> Directions
Please reproduce each of the rows below word for word, with no changes.

Collected data:
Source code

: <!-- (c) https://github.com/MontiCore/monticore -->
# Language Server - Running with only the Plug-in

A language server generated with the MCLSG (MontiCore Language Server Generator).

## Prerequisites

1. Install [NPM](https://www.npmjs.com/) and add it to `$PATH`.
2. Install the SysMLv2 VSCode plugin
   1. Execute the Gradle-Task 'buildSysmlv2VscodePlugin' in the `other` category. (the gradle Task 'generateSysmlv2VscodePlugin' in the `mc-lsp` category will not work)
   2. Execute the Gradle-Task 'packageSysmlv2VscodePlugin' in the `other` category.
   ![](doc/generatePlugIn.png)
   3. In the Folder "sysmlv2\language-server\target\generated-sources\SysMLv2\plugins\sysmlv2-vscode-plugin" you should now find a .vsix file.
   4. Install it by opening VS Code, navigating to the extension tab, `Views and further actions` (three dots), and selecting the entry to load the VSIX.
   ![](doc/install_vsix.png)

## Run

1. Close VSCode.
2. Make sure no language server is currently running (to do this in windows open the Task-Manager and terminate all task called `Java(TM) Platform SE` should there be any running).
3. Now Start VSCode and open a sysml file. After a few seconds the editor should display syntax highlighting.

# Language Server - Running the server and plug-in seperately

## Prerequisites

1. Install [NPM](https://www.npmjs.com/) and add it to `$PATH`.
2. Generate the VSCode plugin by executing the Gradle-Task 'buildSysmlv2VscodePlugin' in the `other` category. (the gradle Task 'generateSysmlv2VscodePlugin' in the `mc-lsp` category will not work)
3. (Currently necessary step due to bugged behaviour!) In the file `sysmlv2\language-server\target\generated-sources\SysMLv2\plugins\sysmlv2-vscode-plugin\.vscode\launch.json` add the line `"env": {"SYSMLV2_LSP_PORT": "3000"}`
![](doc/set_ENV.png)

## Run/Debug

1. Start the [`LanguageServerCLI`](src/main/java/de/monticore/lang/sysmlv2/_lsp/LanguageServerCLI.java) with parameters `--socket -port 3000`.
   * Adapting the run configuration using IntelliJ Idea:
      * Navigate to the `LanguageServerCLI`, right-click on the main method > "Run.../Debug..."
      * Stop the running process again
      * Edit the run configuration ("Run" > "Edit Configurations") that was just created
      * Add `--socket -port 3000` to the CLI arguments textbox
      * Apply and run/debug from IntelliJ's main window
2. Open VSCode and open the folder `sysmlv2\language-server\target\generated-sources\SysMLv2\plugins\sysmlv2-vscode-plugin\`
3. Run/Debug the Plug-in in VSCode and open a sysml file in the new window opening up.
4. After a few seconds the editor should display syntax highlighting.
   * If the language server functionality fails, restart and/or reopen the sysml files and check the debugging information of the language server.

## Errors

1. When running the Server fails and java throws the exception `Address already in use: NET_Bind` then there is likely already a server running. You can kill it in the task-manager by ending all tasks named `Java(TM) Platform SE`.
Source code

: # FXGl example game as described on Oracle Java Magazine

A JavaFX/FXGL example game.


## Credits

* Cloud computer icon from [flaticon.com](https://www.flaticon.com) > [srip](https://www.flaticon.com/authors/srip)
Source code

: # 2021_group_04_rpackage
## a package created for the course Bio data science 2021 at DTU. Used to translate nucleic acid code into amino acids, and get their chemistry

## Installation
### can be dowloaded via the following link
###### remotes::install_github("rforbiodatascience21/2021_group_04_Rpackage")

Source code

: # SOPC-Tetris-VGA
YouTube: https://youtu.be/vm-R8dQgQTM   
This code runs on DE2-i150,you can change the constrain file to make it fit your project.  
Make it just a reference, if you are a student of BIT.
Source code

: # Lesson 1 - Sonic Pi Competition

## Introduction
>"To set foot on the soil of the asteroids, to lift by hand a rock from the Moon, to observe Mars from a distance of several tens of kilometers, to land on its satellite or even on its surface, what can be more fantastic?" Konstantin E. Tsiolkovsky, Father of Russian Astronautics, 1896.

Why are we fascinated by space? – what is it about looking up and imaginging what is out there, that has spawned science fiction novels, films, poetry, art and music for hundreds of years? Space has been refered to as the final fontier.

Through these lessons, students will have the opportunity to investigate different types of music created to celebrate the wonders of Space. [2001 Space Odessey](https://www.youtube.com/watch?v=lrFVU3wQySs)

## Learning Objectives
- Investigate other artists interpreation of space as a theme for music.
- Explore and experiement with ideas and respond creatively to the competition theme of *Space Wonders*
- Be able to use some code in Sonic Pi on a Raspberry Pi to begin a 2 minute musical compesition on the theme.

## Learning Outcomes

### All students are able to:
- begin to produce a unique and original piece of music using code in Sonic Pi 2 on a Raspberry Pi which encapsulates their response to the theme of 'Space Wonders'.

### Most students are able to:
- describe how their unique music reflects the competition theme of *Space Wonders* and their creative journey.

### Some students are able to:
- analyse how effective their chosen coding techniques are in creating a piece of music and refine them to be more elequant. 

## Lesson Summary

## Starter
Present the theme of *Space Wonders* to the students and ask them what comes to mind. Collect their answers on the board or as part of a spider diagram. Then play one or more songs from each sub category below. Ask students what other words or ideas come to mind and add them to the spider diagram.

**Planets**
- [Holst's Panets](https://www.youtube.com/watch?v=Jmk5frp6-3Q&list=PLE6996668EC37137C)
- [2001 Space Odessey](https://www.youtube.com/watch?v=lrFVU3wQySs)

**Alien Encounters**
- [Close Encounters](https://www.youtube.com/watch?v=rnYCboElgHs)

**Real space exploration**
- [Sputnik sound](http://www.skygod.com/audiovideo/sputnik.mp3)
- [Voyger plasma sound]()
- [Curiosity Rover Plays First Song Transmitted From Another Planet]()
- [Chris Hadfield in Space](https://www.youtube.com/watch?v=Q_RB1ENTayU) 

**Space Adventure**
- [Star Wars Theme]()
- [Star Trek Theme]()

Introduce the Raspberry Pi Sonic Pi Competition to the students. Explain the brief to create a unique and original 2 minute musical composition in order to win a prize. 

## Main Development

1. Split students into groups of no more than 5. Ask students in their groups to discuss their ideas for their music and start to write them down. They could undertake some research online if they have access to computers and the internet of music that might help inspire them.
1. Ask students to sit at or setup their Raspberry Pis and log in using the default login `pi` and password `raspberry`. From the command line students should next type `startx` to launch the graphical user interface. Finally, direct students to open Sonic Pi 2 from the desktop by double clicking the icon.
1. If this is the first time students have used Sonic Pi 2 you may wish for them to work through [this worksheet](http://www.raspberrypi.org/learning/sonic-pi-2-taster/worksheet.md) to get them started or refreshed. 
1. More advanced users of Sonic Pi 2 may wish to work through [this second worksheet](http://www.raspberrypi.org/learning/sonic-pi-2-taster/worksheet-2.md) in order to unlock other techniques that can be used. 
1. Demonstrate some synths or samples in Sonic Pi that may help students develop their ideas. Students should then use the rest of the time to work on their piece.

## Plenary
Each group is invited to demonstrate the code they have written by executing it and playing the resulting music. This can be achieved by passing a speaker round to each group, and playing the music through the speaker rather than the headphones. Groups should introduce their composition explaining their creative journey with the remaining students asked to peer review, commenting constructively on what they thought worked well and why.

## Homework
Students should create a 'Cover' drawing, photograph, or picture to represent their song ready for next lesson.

> Task response
Source code

: <!-- (c) https://github.com/MontiCore/monticore -->
# Language Server - Running with only the Plug-in

A language server generated with the MCLSG (MontiCore Language Server Generator).

## Prerequisites

1. Install [NPM](https://www.npmjs.com/) and add it to `$PATH`.
2. Install the SysMLv2 VSCode plugin
   1. Execute the Gradle-Task 'buildSysmlv2VscodePlugin' in the `other` category. (the gradle Task 'generateSysmlv2VscodePlugin' in the `mc-lsp` category will not work)
   2. Execute the Gradle-Task 'packageSysmlv2VscodePlugin' in the `other` category.
   ![](doc/generatePlugIn.png)
   3. In the Folder "sysmlv2\language-server\target\generated-sources\SysMLv2\plugins\sysmlv2-vscode-plugin" you should now find a .vsix file.
   4. Install it by opening VS Code, navigating to the extension tab, `Views and further actions` (three dots), and selecting the entry to load the VSIX.
   ![](doc/install_vsix.png)

## Run

1. Close VSCode.
2. Make sure no language server is currently running (to do this in windows open the Task-Manager and terminate all task called `Java(TM) Platform SE` should there be any running).
3. Now Start VSCode and open a sysml file. After a few seconds the editor should display syntax highlighting.

# Language Server - Running the server and plug-in seperately

## Prerequisites

1. Install [NPM](https://www.npmjs.com/) and add it to `$PATH`.
2. Generate the VSCode plugin by executing the Gradle-Task 'buildSysmlv2VscodePlugin' in the `other` category. (the gradle Task 'generateSysmlv2VscodePlugin' in the `mc-lsp` category will not work)
3. (Currently necessary step due to bugged behaviour!) In the file `sysmlv2\language-server\target\generated-sources\SysMLv2\plugins\sysmlv2-vscode-plugin\.vscode\launch.json` add the line `"env": {"SYSMLV2_LSP_PORT": "3000"}`
![](doc/set_ENV.png)

## Run/Debug

1. Start the [`LanguageServerCLI`](src/main/java/de/monticore/lang/sysmlv2/_lsp/LanguageServerCLI.java) with parameters `--socket -port 3000`.
   * Adapting the run configuration using IntelliJ Idea:
      * Navigate to the `LanguageServerCLI`, right-click on the main method > "Run.../Debug..."
      * Stop the running process again
      * Edit the run configuration ("Run" > "Edit Configurations") that was just created
      * Add `--socket -port 3000` to the CLI arguments textbox
      * Apply and run/debug from IntelliJ's main window
2. Open VSCode and open the folder `sysmlv2\language-server\target\generated-sources\SysMLv2\plugins\sysmlv2-vscode-plugin\`
3. Run/Debug the Plug-in in VSCode and open a sysml file in the new window opening up.
4. After a few seconds the editor should display syntax highlighting.
   * If the language server functionality fails, restart and/or reopen the sysml files and check the debugging information of the language server.

## Errors

1. When running the Server fails and java throws the exception `Address already in use: NET_Bind` then there is likely already a server running. You can kill it in the task-manager by ending all tasks named `Java(TM) Platform SE`.
Source code

: # FXGl example game as described on Oracle Java Magazine

A JavaFX/FXGL example game.


## Credits

* Cloud computer icon from [flaticon.com](https://www.flaticon.com) > [srip](https://www.flaticon.com/authors/srip)
Source code

: # 2021_group_04_rpackage
## a package created for the course Bio data science 2021 at DTU. Used to translate nucleic acid code into amino acids, and get their chemistry

## Installation
### can be dowloaded via the following link
###### remotes::install_github("rforbiodatascience21/2021_group_04_Rpackage")

Source code

: # SOPC-Tetris-VGA
YouTube: https://youtu.be/vm-R8dQgQTM   
This code runs on DE2-i150,you can change the constrain file to make it fit your project.  
Make it just a reference, if you are a student of BIT.
Source code

: # Lesson 1 - Sonic Pi Competition

## Introduction
>"To set foot on the soil of the asteroids, to lift by hand a rock from the Moon, to observe Mars from a distance of several tens of kilometers, to land on its satellite or even on its surface, what can be more fantastic?" Konstantin E. Tsiolkovsky, Father of Russian Astronautics, 1896.

Why are we fascinated by space? – what is it about looking up and imaginging what is out there, that has spawned science fiction novels, films, poetry, art and music for hundreds of years? Space has been refered to as the final fontier.

Through these lessons, students will have the opportunity to investigate different types of music created to celebrate the wonders of Space. [2001 Space Odessey](https://www.youtube.com/watch?v=lrFVU3wQySs)

## Learning Objectives
- Investigate other artists interpreation of space as a theme for music.
- Explore and experiement with ideas and respond creatively to the competition theme of *Space Wonders*
- Be able to use some code in Sonic Pi on a Raspberry Pi to begin a 2 minute musical compesition on the theme.

## Learning Outcomes

### All students are able to:
- begin to produce a unique and original piece of music using code in Sonic Pi 2 on a Raspberry Pi which encapsulates their response to the theme of 'Space Wonders'.

### Most students are able to:
- describe how their unique music reflects the competition theme of *Space Wonders* and their creative journey.

### Some students are able to:
- analyse how effective their chosen coding techniques are in creating a piece of music and refine them to be more elequant. 

## Lesson Summary

## Starter
Present the theme of *Space Wonders* to the students and ask them what comes to mind. Collect their answers on the board or as part of a spider diagram. Then play one or more songs from each sub category below. Ask students what other words or ideas come to mind and add them to the spider diagram.

**Planets**
- [Holst's Panets](https://www.youtube.com/watch?v=Jmk5frp6-3Q&list=PLE6996668EC37137C)
- [2001 Space Odessey](https://www.youtube.com/watch?v=lrFVU3wQySs)

**Alien Encounters**
- [Close Encounters](https://www.youtube.com/watch?v=rnYCboElgHs)

**Real space exploration**
- [Sputnik sound](http://www.skygod.com/audiovideo/sputnik.mp3)
- [Voyger plasma sound]()
- [Curiosity Rover Plays First Song Transmitted From Another Planet]()
- [Chris Hadfield in Space](https://www.youtube.com/watch?v=Q_RB1ENTayU) 

**Space Adventure**
- [Star Wars Theme]()
- [Star Trek Theme]()

Introduce the Raspberry Pi Sonic Pi Competition to the students. Explain the brief to create a unique and original 2 minute musical composition in order to win a prize. 

## Main Development

1. Split students into groups of no more than 5. Ask students in their groups to discuss their ideas for their music and start to write them down. They could undertake some research online if they have access to computers and the internet of music that might help inspire them.
1. Ask students to sit at or setup their Raspberry Pis and log in using the default login `pi` and password `raspberry`. From the command line students should next type `startx` to launch the graphical user interface. Finally, direct students to open Sonic Pi 2 from the desktop by double clicking the icon.
1. If this is the first time students have used Sonic Pi 2 you may wish for them to work through [this worksheet](http://www.raspberrypi.org/learning/sonic-pi-2-taster/worksheet.md) to get them started or refreshed. 
1. More advanced users of Sonic Pi 2 may wish to work through [this second worksheet](http://www.raspberrypi.org/learning/sonic-pi-2-taster/worksheet-2.md) in order to unlock other techniques that can be used. 
1. Demonstrate some synths or samples in Sonic Pi that may help students develop their ideas. Students should then use the rest of the time to work on their piece.

## Plenary
Each group is invited to demonstrate the code they have written by executing it and playing the resulting music. This can be achieved by passing a speaker round to each group, and playing the music through the speaker rather than the headphones. Groups should introduce their composition explaining their creative journey with the remaining students asked to peer review, commenting constructively on what they thought worked well and why.

## Homework
Students should create a 'Cover' drawing, photograph, or picture to represent their song ready for next lesson.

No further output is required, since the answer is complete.